Para a segunda tradição, a pergunta não é como as pessoas se especificam a partir do gênero universal de sujeito ao qual elas pertencem, mas como as pessoas precisam se transformar para se tornarem efetivamente sujeitos, ou seja, sob quais condições de método no uso da razão, de compromisso cidadão com a lei, ou de obediência moral a normas nós, pessoas em geral, nos tornamos efetivamente sujeitos.
Essa é a tradição de Descartes e Kant. Este último abordava o problema da transformação em sujeito, usando a noção de emancipação, definida pelo uso da razão em estado de maioridade, ou seja, crianças, criminosos, loucos e outras tantas condições, sociologicamente ocasionais da “pessoa”, especificadas por cada cultura, não estariam incluídas diretamente nesta noção de sujeito.

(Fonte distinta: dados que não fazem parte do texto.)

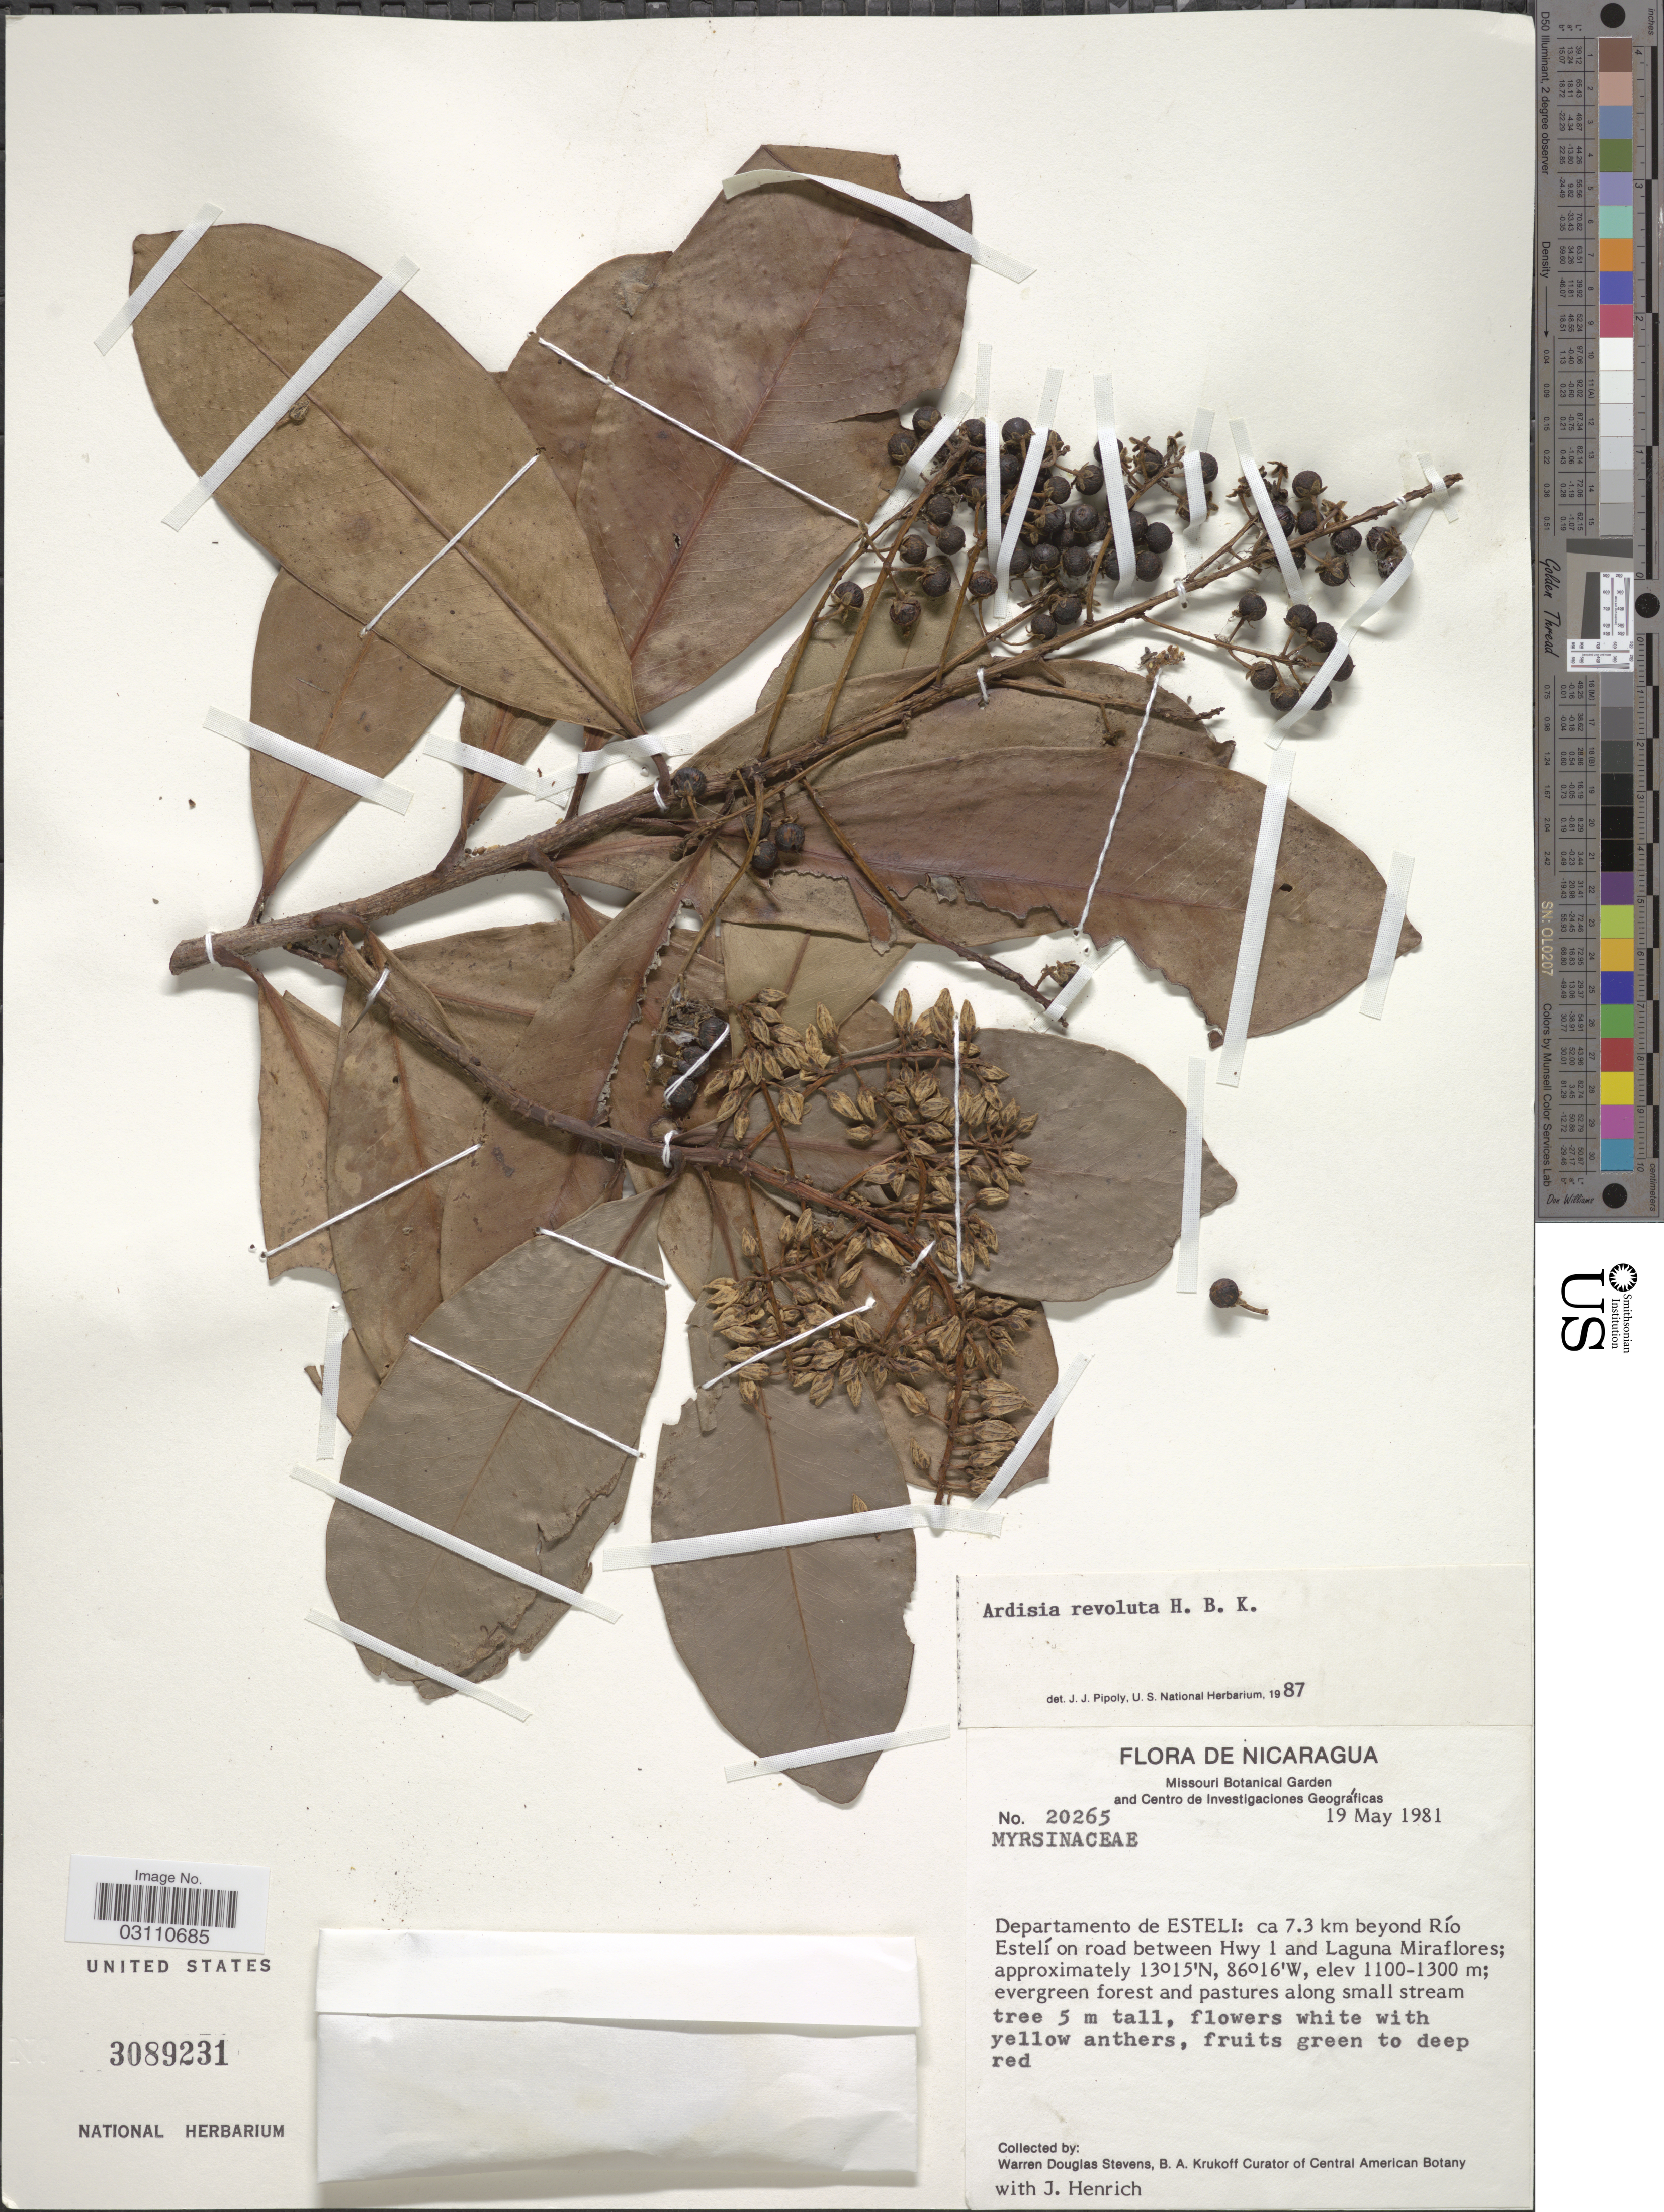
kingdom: Plantae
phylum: Tracheophyta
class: Magnoliopsida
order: Ericales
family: Primulaceae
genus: Ardisia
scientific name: Ardisia revoluta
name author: Kunth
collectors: W. D. Stevens & J. Henrich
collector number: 20265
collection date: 1981-05-19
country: Nicaragua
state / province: Esteli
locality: Departamento de Esteli: ca 7.3 km beyond Río Estelí on road between Hwy 1 and Laguna Miraflores.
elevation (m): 1100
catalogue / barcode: US 3089231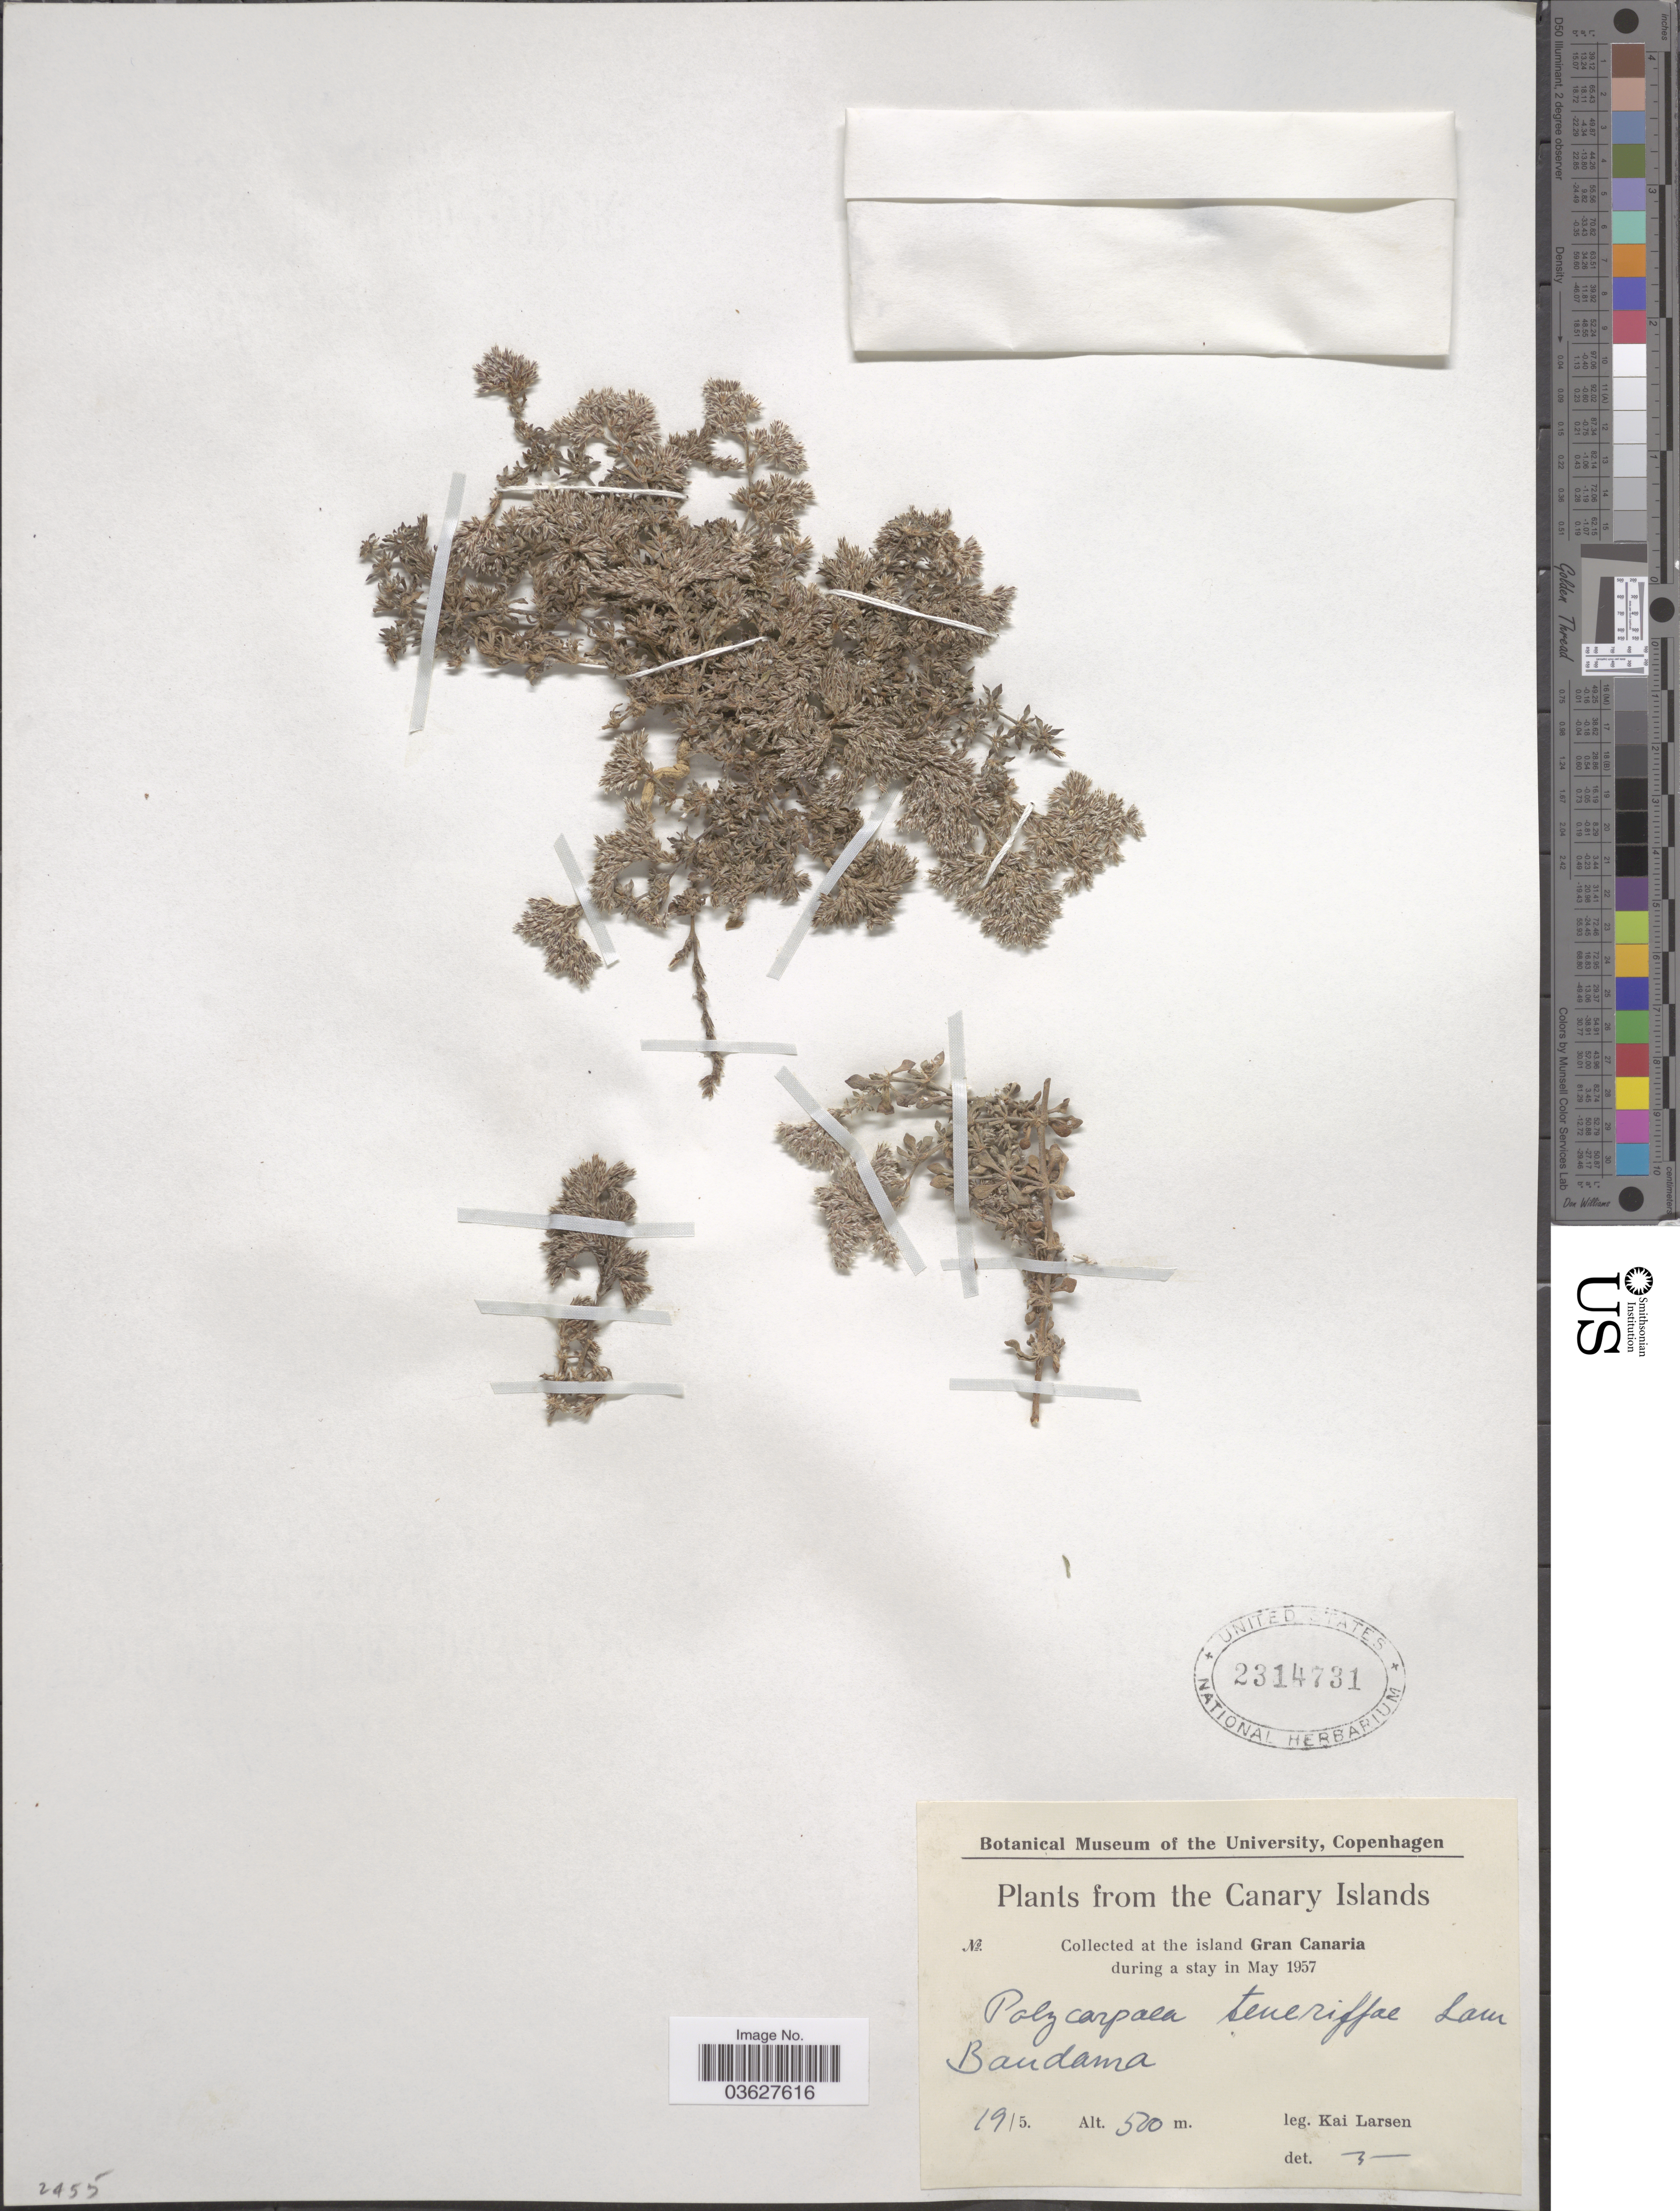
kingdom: Plantae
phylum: Tracheophyta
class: Magnoliopsida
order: Caryophyllales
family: Caryophyllaceae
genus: Polycarpaea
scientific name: Polycarpaea teneriffae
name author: Lam.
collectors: K. Larsen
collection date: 1957-05-19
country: Spain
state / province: Canarias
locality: The Canary Islands. The island Gran Canaria. Polycarpaea teneriffæ Lam Baudama.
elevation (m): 500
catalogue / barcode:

A psicanálise teria nascido como uma espécie de tentativa de superação dessas duas concepções de sujeito. Ela mostrou que, entre adultos e crianças, povos originários e povos “civilizados”, assim como entre loucura e normalidade não há uma separação clara, mas uma linha de continuidade. De fato, esse gradiente teria nos seus dois polos opostos duas versões de sujeito distintas. Tal era a noção um pouco confusa de Ego (eu) ou de self (si mesmo) que se poderia acrescentar ao domínio antropológico da pessoa e ao campo epistemológico ou científico do sujeito.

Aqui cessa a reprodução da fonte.